Minha mão roçou uma pequena caixa laqueada no fundo da minha prateleira. Hesitei, depois a puxei. Dentro, aninhados em um leito de veludo desbotado, estavam lembranças dos últimos oito anos. Canhotos de ingressos do nosso primeiro encontro. Uma flor seca do nosso casamento. E uma fotografia.
Era de Ricardo no dia de sua formatura em medicina na USP. Ele estava radiante, o braço jogado sobre meus ombros, os olhos brilhando com um futuro que ele jurou que construiríamos juntos. Colada no verso havia uma nota que ele me escreveu naquela noite em sua caligrafia bagunçada de médico: Clara, você é minha bússola. Tudo isso é por você. Por nós. Para sempre. R.
O homem naquela foto, cheio de promessas sinceras, parecia um estranho. Um fantasma de outra vida.
Meu telefone tocou, me tirando da lembrança. Ricardo.
Deixei ir para a caixa postal, mas ele ligou de volta. E de novo. Na quarta tentativa, atendi, colocando o telefone no viva-voz.
"Clara!" Sua voz estava rouca, frenética. "Você precisa cancelar essa transferência! A Fabiana... a condição dela piorou. Ela tem perguntado por mim. Ela está apavorada. Ela acha que a culpa é dela."
"A culpa dela?", perguntei, minha voz plana.

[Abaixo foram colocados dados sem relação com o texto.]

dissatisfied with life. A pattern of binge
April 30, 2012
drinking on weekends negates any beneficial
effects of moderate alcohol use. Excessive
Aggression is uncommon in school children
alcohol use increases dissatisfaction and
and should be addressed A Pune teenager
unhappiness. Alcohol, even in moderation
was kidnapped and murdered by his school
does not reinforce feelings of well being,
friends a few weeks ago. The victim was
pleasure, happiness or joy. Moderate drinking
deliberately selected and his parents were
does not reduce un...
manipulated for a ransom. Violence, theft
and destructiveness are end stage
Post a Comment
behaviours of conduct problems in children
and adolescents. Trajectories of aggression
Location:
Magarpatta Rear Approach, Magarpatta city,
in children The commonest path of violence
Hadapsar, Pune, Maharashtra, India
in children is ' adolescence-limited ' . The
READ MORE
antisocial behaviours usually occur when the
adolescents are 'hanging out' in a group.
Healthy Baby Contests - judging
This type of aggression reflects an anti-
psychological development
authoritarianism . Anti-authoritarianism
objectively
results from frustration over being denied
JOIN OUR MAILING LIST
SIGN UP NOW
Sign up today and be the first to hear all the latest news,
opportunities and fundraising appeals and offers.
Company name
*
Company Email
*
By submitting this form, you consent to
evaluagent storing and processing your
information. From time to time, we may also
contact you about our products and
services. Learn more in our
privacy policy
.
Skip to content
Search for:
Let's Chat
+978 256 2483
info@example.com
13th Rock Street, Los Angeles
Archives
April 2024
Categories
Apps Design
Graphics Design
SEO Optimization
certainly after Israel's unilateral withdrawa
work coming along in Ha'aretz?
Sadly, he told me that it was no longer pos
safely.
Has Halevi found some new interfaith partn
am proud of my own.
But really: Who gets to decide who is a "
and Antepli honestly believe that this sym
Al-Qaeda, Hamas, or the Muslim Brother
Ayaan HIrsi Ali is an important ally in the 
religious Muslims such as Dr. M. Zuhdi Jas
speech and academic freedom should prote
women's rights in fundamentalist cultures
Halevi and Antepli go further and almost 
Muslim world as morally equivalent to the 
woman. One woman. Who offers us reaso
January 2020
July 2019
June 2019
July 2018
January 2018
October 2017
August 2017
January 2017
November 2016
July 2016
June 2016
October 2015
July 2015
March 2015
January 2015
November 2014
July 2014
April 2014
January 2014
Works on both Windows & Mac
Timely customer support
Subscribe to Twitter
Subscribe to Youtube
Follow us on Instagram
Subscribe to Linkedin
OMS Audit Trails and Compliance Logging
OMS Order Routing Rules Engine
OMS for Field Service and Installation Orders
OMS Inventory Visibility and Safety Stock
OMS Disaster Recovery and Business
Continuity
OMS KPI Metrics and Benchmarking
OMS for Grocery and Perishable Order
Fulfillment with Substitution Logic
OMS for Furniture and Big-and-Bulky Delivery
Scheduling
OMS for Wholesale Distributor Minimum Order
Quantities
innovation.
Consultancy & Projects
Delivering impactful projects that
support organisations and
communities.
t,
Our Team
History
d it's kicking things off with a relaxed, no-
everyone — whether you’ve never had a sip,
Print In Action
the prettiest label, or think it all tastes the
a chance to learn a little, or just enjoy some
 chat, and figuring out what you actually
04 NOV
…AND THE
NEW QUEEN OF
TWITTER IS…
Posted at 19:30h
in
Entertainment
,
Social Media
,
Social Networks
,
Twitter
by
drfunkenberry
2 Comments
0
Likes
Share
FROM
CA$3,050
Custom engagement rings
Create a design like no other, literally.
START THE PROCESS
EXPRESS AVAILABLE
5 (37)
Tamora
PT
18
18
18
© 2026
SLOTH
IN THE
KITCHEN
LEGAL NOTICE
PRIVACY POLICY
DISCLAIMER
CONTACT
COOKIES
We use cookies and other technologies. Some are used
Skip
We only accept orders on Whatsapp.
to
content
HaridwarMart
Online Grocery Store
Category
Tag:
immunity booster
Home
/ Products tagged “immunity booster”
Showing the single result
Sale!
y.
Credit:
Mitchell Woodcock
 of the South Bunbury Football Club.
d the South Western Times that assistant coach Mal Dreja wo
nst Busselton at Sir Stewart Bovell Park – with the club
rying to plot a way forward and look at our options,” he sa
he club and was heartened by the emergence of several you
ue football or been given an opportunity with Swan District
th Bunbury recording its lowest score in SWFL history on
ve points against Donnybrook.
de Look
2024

"Sim! Ela está se culpando por você estar com raiva de mim! O coração dela não aguenta esse estresse! Se algo acontecer com ela, Clara, a culpa será sua!"
A ameaça, tão descarada e cruel, pairou no ar. Ele estava usando uma mulher doente como arma contra mim. O mesmo homem que, naquela fotografia que eu segurava, me prometeu o para sempre. O homem que costumava me mandar mensagens no meio de seus plantões dizendo: Só de pensar no seu rosto me ajuda a aguentar. Eu te amo. O homem que agora usava seu telefone para lançar acusações e defender a honra de outra mulher.
Olhei do menino sorridente na foto para o telefone frio e duro na minha mão. O amor, a sinceridade, o futuro que ele prometeu - tudo havia azedado nesta performance feia e manipuladora.
"É só isso?", perguntei, minha voz mal um sussurro.
Ele ficou momentaneamente atordoado em silêncio. "O quê? Clara, você me ouviu? A Fabiana está-"
"Eu ouvi você", eu disse, minha voz ganhando força. "Minha resposta é não."
Desliguei antes que ele pudesse responder.
Meus dedos tremiam enquanto eu pegava a fotografia. Olhei para seu rosto sorridente, para a promessa esperançosa em seus olhos, e senti uma pontada de luto pelo homem que ele costumava ser, pelo amor que eu pensei que tínhamos.
Então, com uma resolução que veio de um lugar profundo dentro de mim, rasguei a fotografia ao meio. Os rostos sorridentes se separaram, a promessa quebrada. Deixei cair os dois pedaços na caixa laqueada, junto com a flor seca e os canhotos de ingressos.
Fechei a tampa, o clique suave ecoando no closet cavernoso e vazio. Foi o som de uma porta se fechando pela última vez. Pegando a caixa, saí do quarto, desci as escadas e fui para a cozinha. Abri a lata de lixo e joguei a caixa dentro.
Acabou. Estava verdadeiramente, finalmente, acabado.